The setup at CommunityAmerica Ballpark was what you would expect from a lower league club, not the top level in the country. Some fans sat on a berm behind one of the goals, which was behind the outfield fence during baseball games. Others sat along the advertising boards in center field.

The Wizards’ tenure at CommunityAmerica Ballpark is a good reminder of where American soccer was just eight years ago and how much it has grown in that time. The team rebranded in 2011, becoming Sporting Kansas City, and moved into its current home of Children’s Mercy Park. It was the rebirth of the team and of soccer in Kansas City. Once a team that couldn’t fill a minor league baseball stadium, the current 20,000-seat stadium is in need of a additional seating to satisfy the high demand for tickets.
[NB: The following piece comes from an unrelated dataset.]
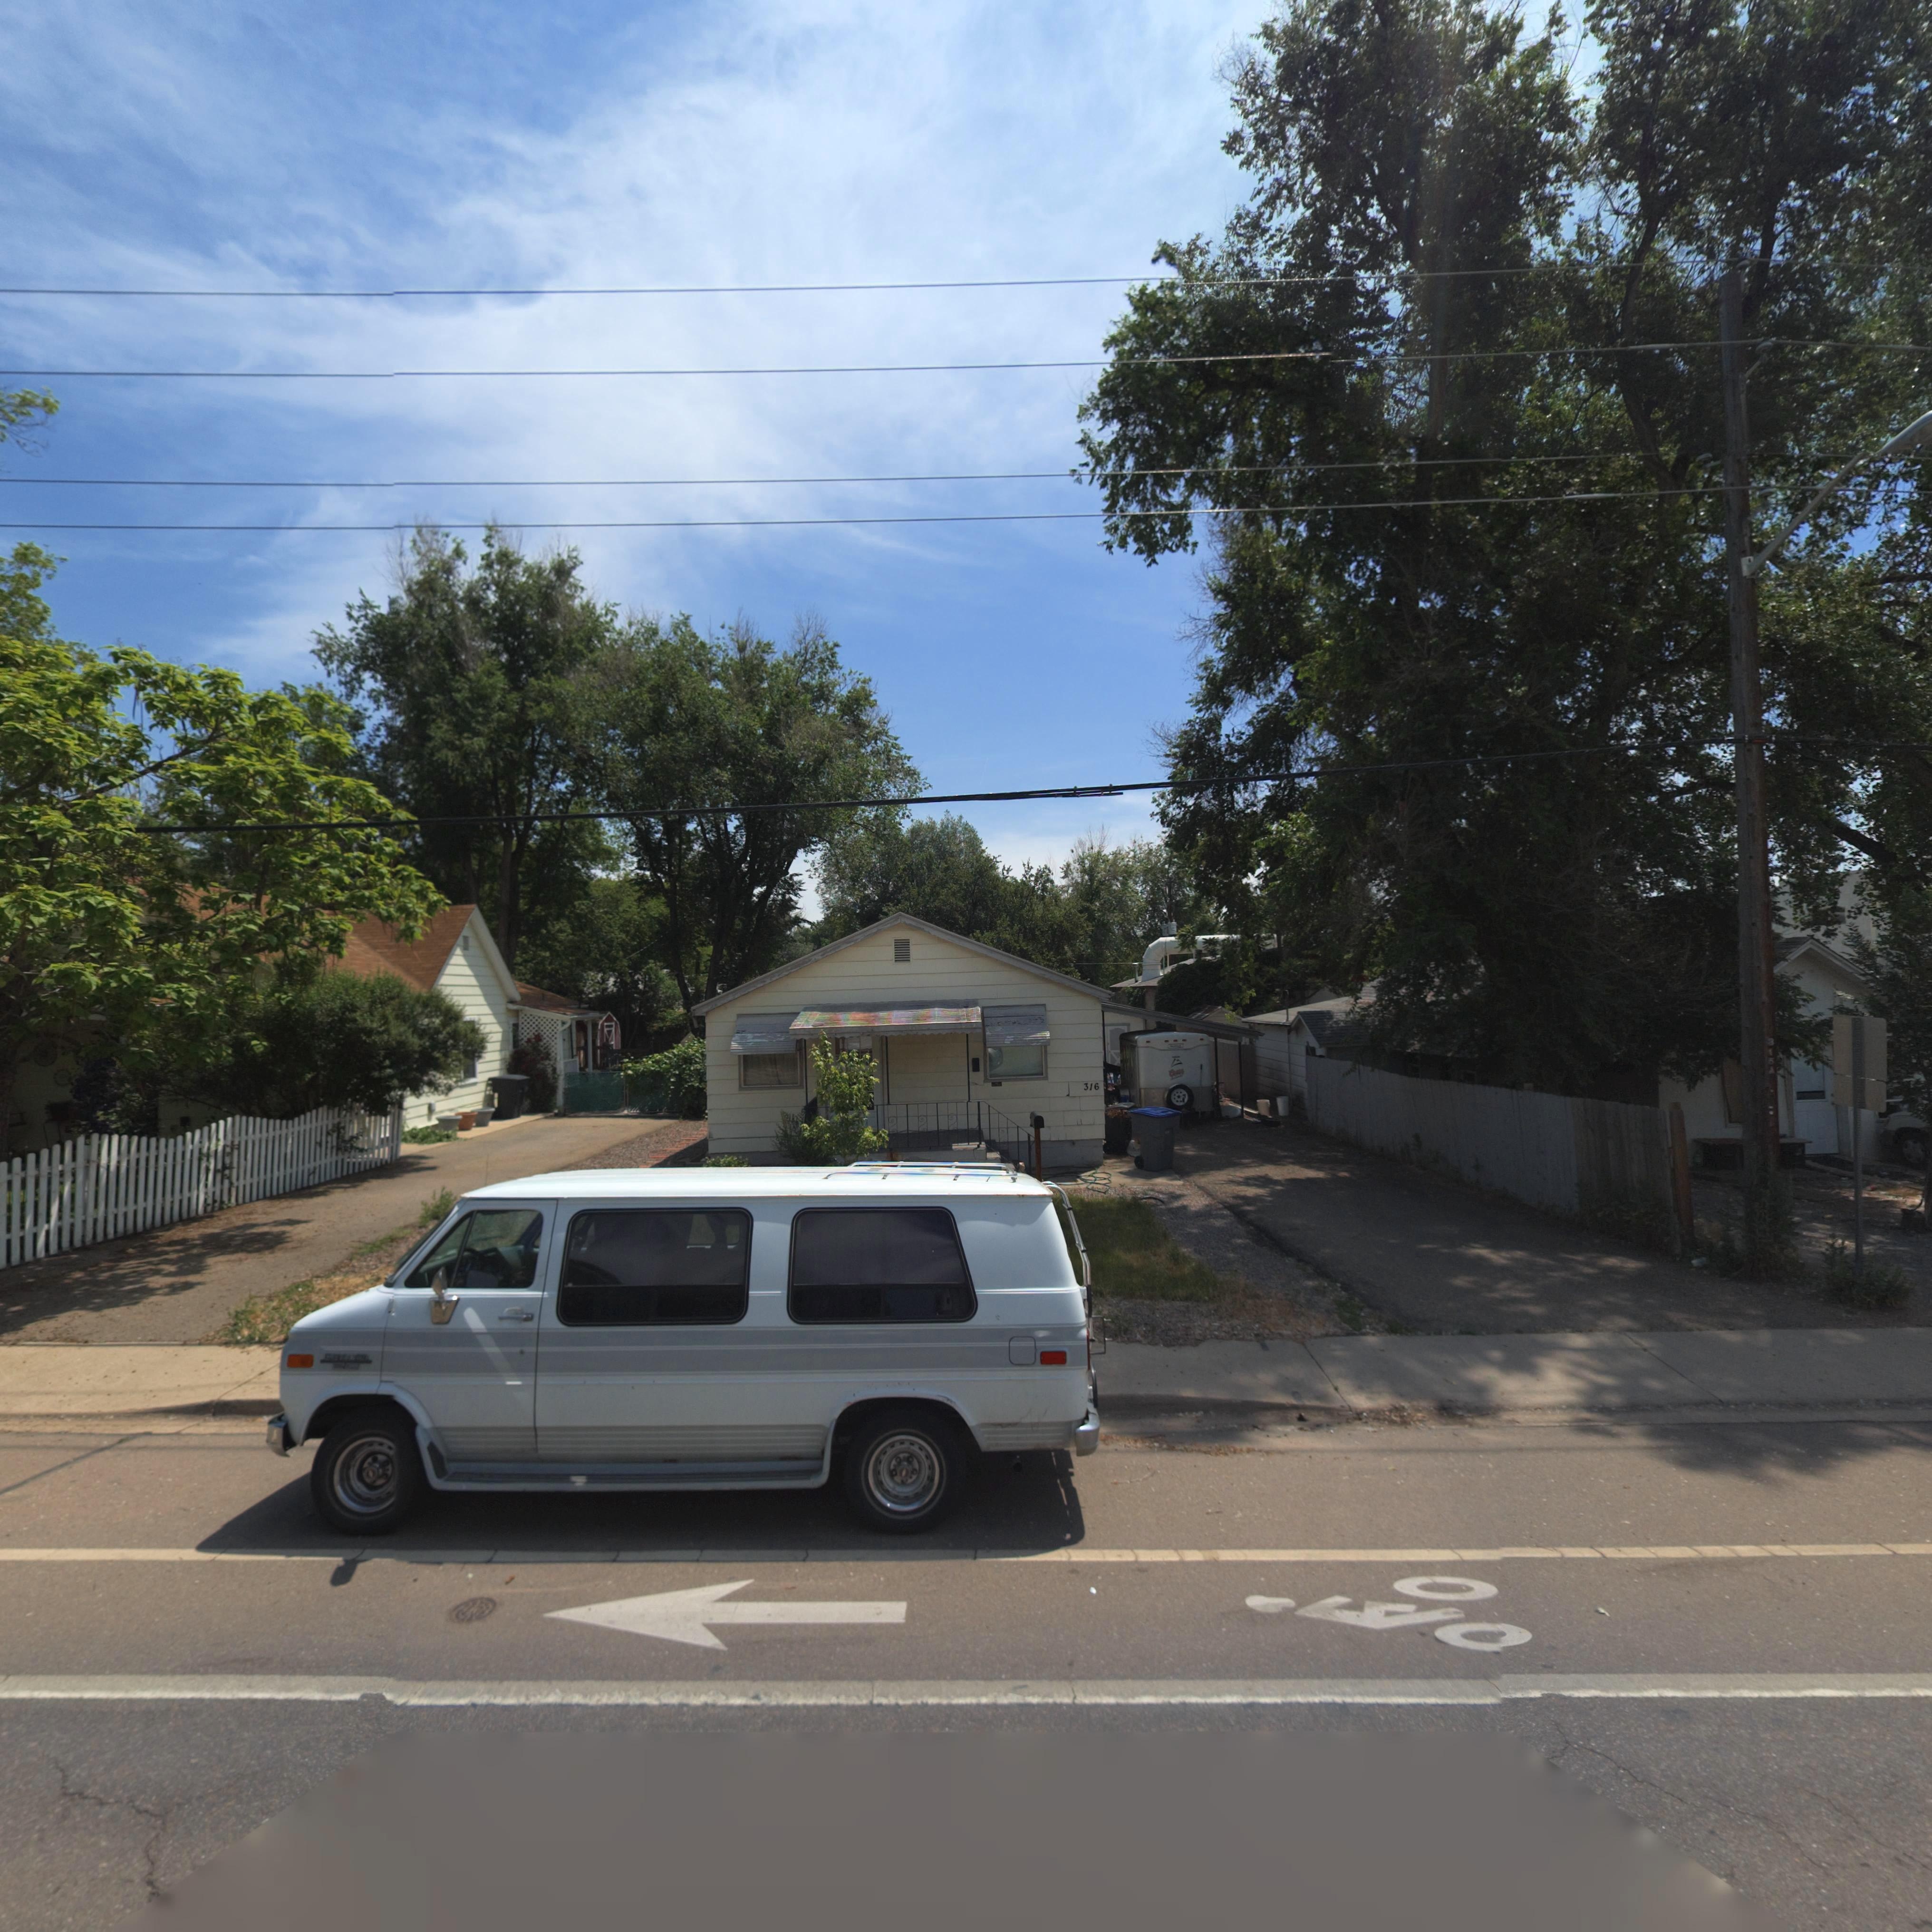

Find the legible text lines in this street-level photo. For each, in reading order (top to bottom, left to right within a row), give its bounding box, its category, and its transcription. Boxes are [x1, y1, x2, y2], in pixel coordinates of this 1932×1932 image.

[1083, 1082, 1099, 1091] StreetNumber: 316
While playing at a minor league baseball stadium may not have been ideal for SKC, getting out of Arrowhead Stadium was key to the club’s future. Playing at the ballpark made it obvious that they needed their own soccer-specific stadium to call home. The new venue turned Kansas City into one of the most difficult places to play in MLS, and a model for future MLS stadiums.

The growth of the sport in America means that many MLS fans today don’t realize that SKC once called a baseball park home. Looking back at the club’s tenure, there is a reminder of when MLS teams were looking for anywhere to play, regardless of the stadium’s shape. For most of the league’s clubs, that’s a distant memory as they’ve been able to build beautiful soccer-specific venues. For teams like the New England Revolution and NYCFC, having a stadium worthy of a first–division club is still a dream; one that MLS hopes will be realized sooner rather than later.